Human Centipede (First Sequence) starts off with two American college girls (Ashley C. Williams, Ashlynn Yennie) preparing for a night on the town. The town in question is somewhere in Germany because they are on a trip across Europe. As they are driving to a club their car suffers a flat tire which causes the girls to panic. Like I said before, I wanted to initially ridicule this movie because I thought it was going to be bad. I was off to a roaring start thanks to two annoying girls who played their roles accurately. After they argued about what to do and discovered that they get no cell phone reception where they are (like, uhh, this totally sucks. I always get reception- lines like this made me hope they both die quickly), they decide to trek into the forest and locate someone who can aid them. They come across a house occupied by Dr. Heiter (Dieter Laser) who offers them sanctuary in his home. Dr. Heiter is a world renowned specialist who separates conjoined twins. His good hospitality is quickly dismissed as he sedates the Americans and locks them in basement with a third occupant. Then Heiter reveals his plan to entwine their bodies together by having them share one digestive track (mouth to anus).
After this revelation, the plot thins out a bit, and the story plods along in a fairly predictable way.
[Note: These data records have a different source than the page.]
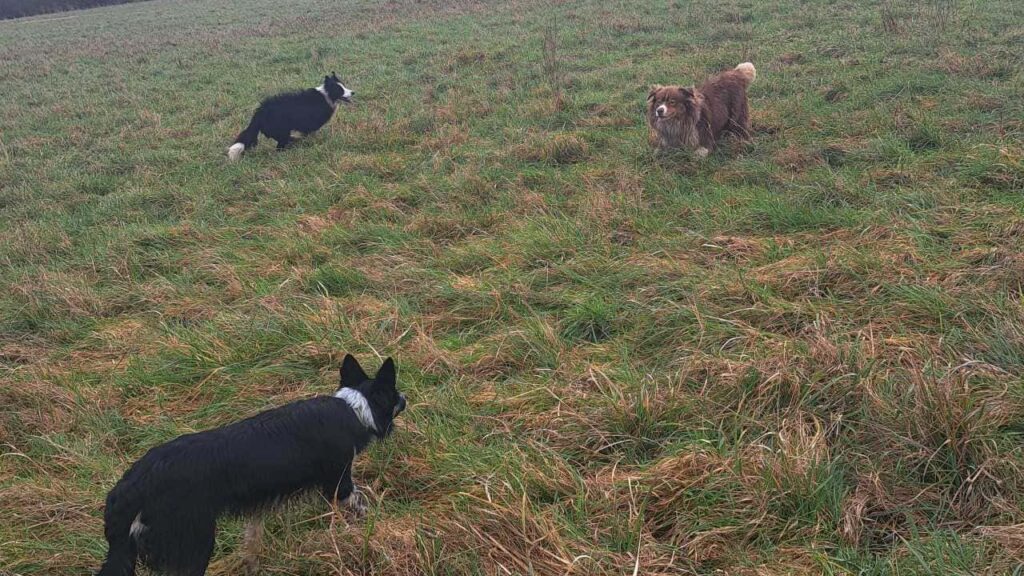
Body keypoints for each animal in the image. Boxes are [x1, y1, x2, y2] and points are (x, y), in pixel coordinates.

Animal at [94, 352, 401, 569]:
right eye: (396, 393)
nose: (406, 397)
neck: (353, 408)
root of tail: (130, 487)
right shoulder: (339, 481)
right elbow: (359, 501)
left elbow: (252, 536)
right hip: (194, 543)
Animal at [226, 72, 354, 161]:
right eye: (340, 89)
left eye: (344, 86)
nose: (353, 92)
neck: (326, 95)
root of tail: (259, 113)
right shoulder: (308, 123)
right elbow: (310, 133)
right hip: (281, 130)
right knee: (281, 145)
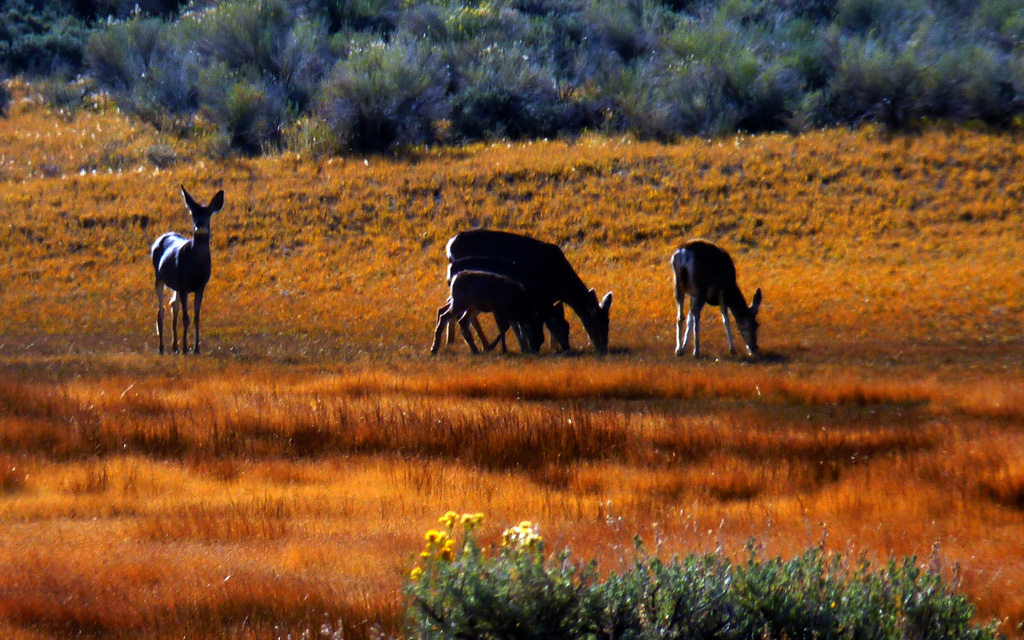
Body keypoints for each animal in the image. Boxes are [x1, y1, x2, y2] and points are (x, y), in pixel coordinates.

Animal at [151, 186, 225, 355]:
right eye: (193, 213)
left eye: (208, 213)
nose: (199, 224)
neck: (196, 266)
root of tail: (162, 236)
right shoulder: (184, 284)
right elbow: (186, 317)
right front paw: (186, 348)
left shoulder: (201, 286)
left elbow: (196, 317)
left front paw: (196, 348)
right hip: (159, 277)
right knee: (161, 310)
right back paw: (162, 348)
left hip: (175, 285)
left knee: (174, 307)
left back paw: (174, 346)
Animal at [445, 229, 612, 353]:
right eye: (599, 324)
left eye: (608, 322)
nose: (603, 347)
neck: (560, 280)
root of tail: (450, 244)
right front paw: (550, 346)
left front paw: (553, 345)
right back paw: (480, 345)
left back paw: (454, 342)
While the concept is bizarre and the actual “centipede” is creepy, the highlights of this film are the acting and direction. Laser plays his role perfectly. He is sadistic and twisted like you would imagine, but his facial expressions and mannerisms are extremely powerful. Laser brings Dr. Heiter to life in a truly dark way. The actors who make up the centipede (Kitamura, Yennie, and Williams, in that order) do a wonderful job. Kitamura, as the lead, only speaks Japanese which creates an interesting dynamic because he cannot communicate effectively with Heiter. The two girls use their eyes and what remains of their faces to act. They both do a commendable job working with so little. Director Tom Six used the environment of the house very well. He created a realistic sensation of dread and fear in a small space. He also used a minimal amount of gore. I thought there was going to be a long detailed scene of the operation, but he showed a small portion of it. The process creates such a vivid image in your mind that you don’t need to see everything. Your mind can easily picture what is happening.
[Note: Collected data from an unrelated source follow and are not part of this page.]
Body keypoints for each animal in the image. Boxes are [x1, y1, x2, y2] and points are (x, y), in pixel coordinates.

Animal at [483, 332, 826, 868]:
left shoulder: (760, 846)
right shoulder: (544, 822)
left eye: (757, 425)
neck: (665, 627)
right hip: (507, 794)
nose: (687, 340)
I don’t think everyone will enjoy Human Centipede. The plot is slow at some points and you can easily predict what will happen. The idea itself might even turn some people off right from the start. However, even with its flaws I was able to be intrigued with the movie. The characters had to make some interesting decisions that made me wonder what I would do in their situation. Would you return to try and rescue a friend who is incapacitated, or would you try and make your own escape? A lot of people would immediately want to return and help a friend, however, if getting caught means your mouth is fused to an anus and a mouth is fused to yours, would you still want to risk the rescue mission? Upon seeing the results I would definitely take a second to think that question through. Human Centipede (First Sequence) isn’t all bad and deserves a watch if you are into suspense/horror films.